Just somthing I wrote out of the blue, was feeling a bit down. This is in the POV of Rei after a fight with one of the bladebreakers or all of them, which ever one you wish it is. Review or not I don't mind really.


Running away seems like the only thing to do now, but I can't it's not in my nature. I won't, no I can't give up, let go. I want to fix this to fix everything, but I can't I have no idea how to and it pisses me off.

This whole thing is bringing too many feelings and memories I wished and willed away and you know what, the wounds were nearly healed and now they're nearly as bad as they were before.

I can't believe they would do this to me, blame me, scorn me, for things completely out of my control. It's for the way I hide. The way I act around people and how "unfair" it is to do so.

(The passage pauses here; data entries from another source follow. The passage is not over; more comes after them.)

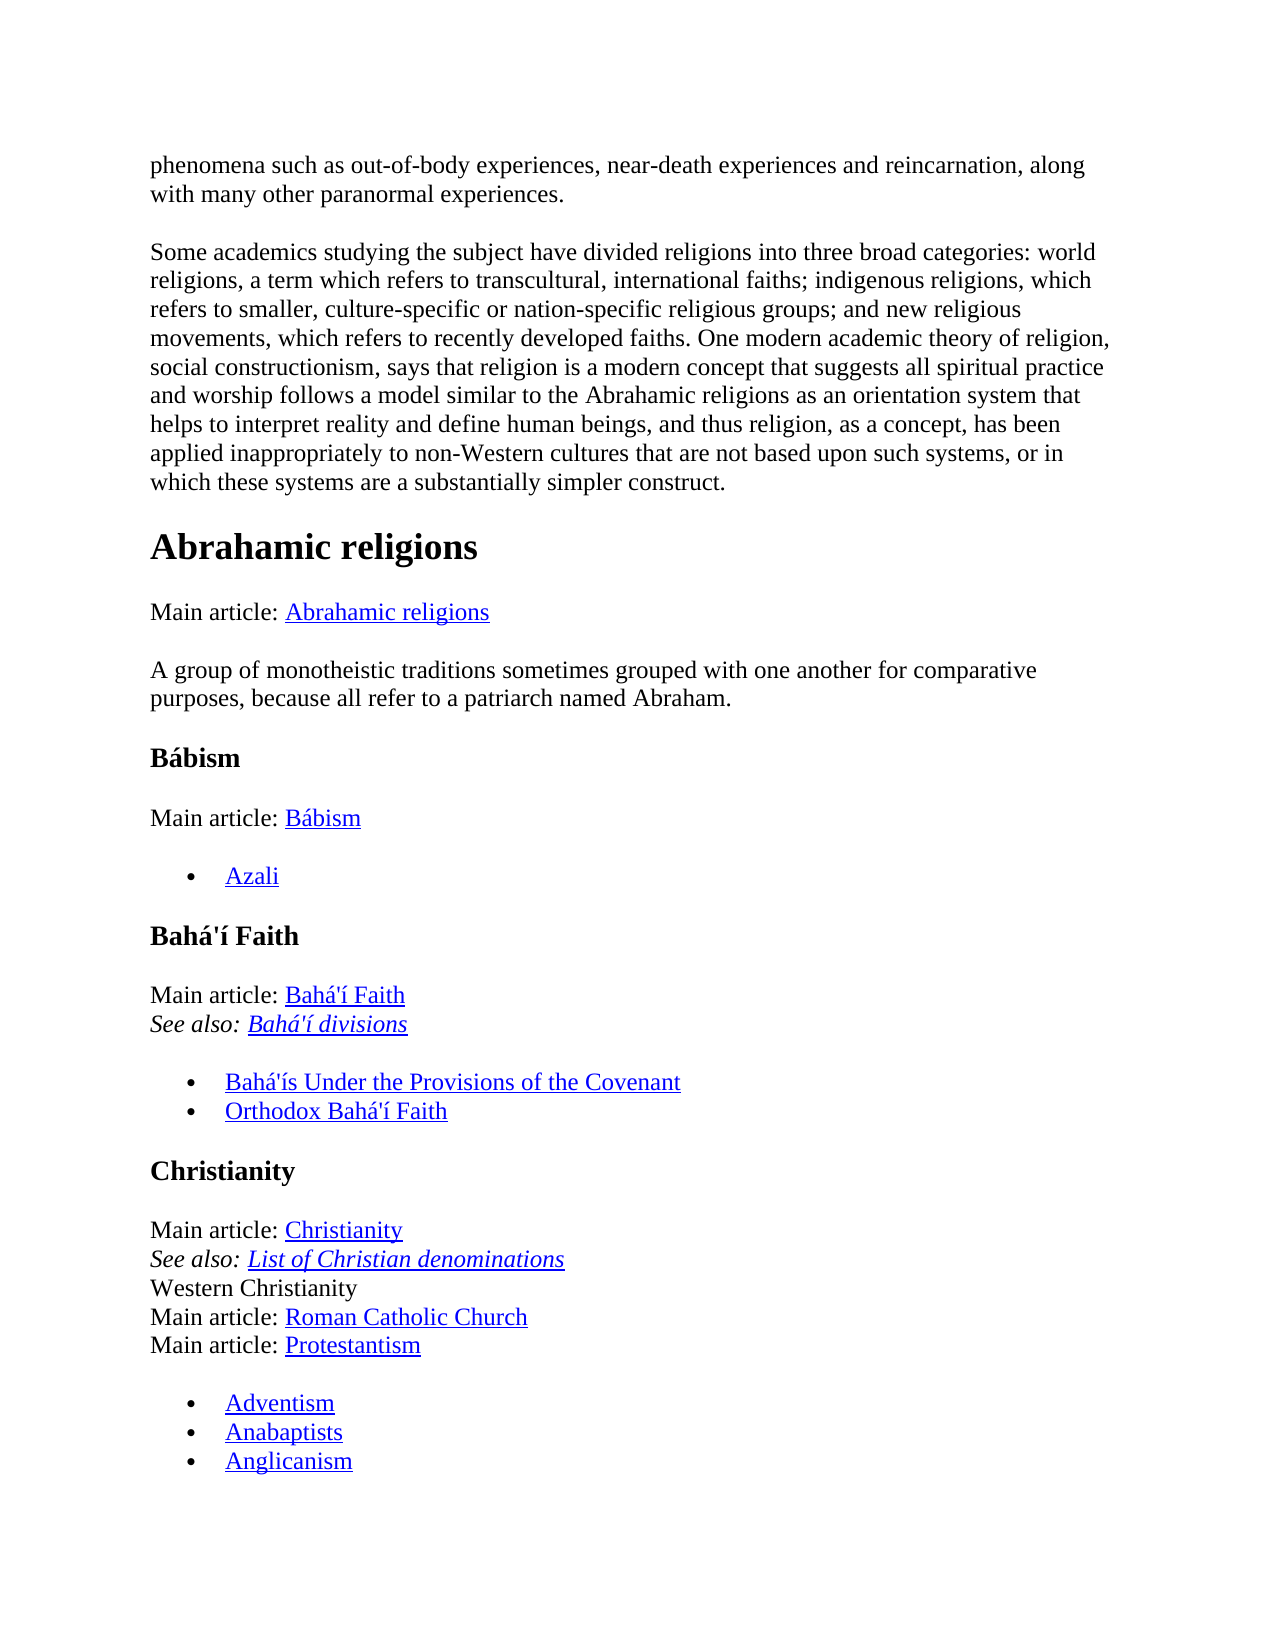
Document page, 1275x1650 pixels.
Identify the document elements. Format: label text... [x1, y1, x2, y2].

text Main article: Protestantism [150, 1330, 1125, 1359]
text Main article: Abrahamic religions [150, 597, 1125, 626]
text Christianity [150, 1154, 1125, 1186]
text Abrahamic religions [150, 524, 1125, 568]
list Adventism [187, 1388, 1125, 1417]
text Western Christianity [150, 1273, 1125, 1302]
text Main article: Bábism [150, 803, 1125, 832]
text Main article: Bahá'í Faith [150, 980, 1125, 1009]
list Orthodox Bahá'í Faith [187, 1096, 1125, 1124]
text A group of monotheistic traditions sometimes grouped with one another for comparative purposes, because all refer to a patriarch named Abraham. [150, 655, 1125, 712]
text Some academics studying the subject have divided religions into three broad categories: world religions, a term which refers to transcultural, international faiths; indigenous religions, which refers to smaller, culture-specific or nation-specific religious groups; and new religious movements, which refers to recently developed faiths. One modern academic theory of religion, social constructionism, says that religion is a modern concept that suggests all spiritual practice and worship follows a model similar to the Abrahamic religions as an orientation system that helps to interpret reality and define human beings, and thus religion, as a concept, has been applied inappropriately to non-Western cultures that are not based upon such systems, or in which these systems are a substantially simpler construct. [150, 237, 1125, 495]
text Bábism [150, 741, 1125, 774]
text Main article: Christianity [150, 1215, 1125, 1244]
text See also: Bahá'í divisions [150, 1009, 1125, 1038]
text Bahá'í Faith [150, 919, 1125, 951]
text See also: List of Christian denominations [150, 1244, 1125, 1273]
list Bahá'ís Under the Provisions of the Covenant [187, 1067, 1125, 1096]
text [150, 150, 1125, 207]
list Anglicanism [187, 1446, 1125, 1474]
text Main article: Roman Catholic Church [150, 1302, 1125, 1330]
list Azali [187, 861, 1125, 890]
list Anabaptists [187, 1417, 1125, 1446]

This person was one of the people, few people I still trust. So stupidly and foolishly I thought they would get it. Sadly they didn't, they think I'm too faced and selfish, a hypocrite. I have lost again; I seem to be getting better at that.

People I love slip through my fingers like sand with bits of class hidden within the grains. They slice and price the skin it stings and burns but grains soon fill the wound cutting the pain short, but they will never heal completely, never. The memories they left behind will continue haunt and tear me to shreds. Slowly though, very very slowly. The pain will slow but never go, not completely anyway, I should have learned that by now.

So running is not an option, but neither is trying to fix it. So ill wait out the storm, see where I end up and hope that its one my feet.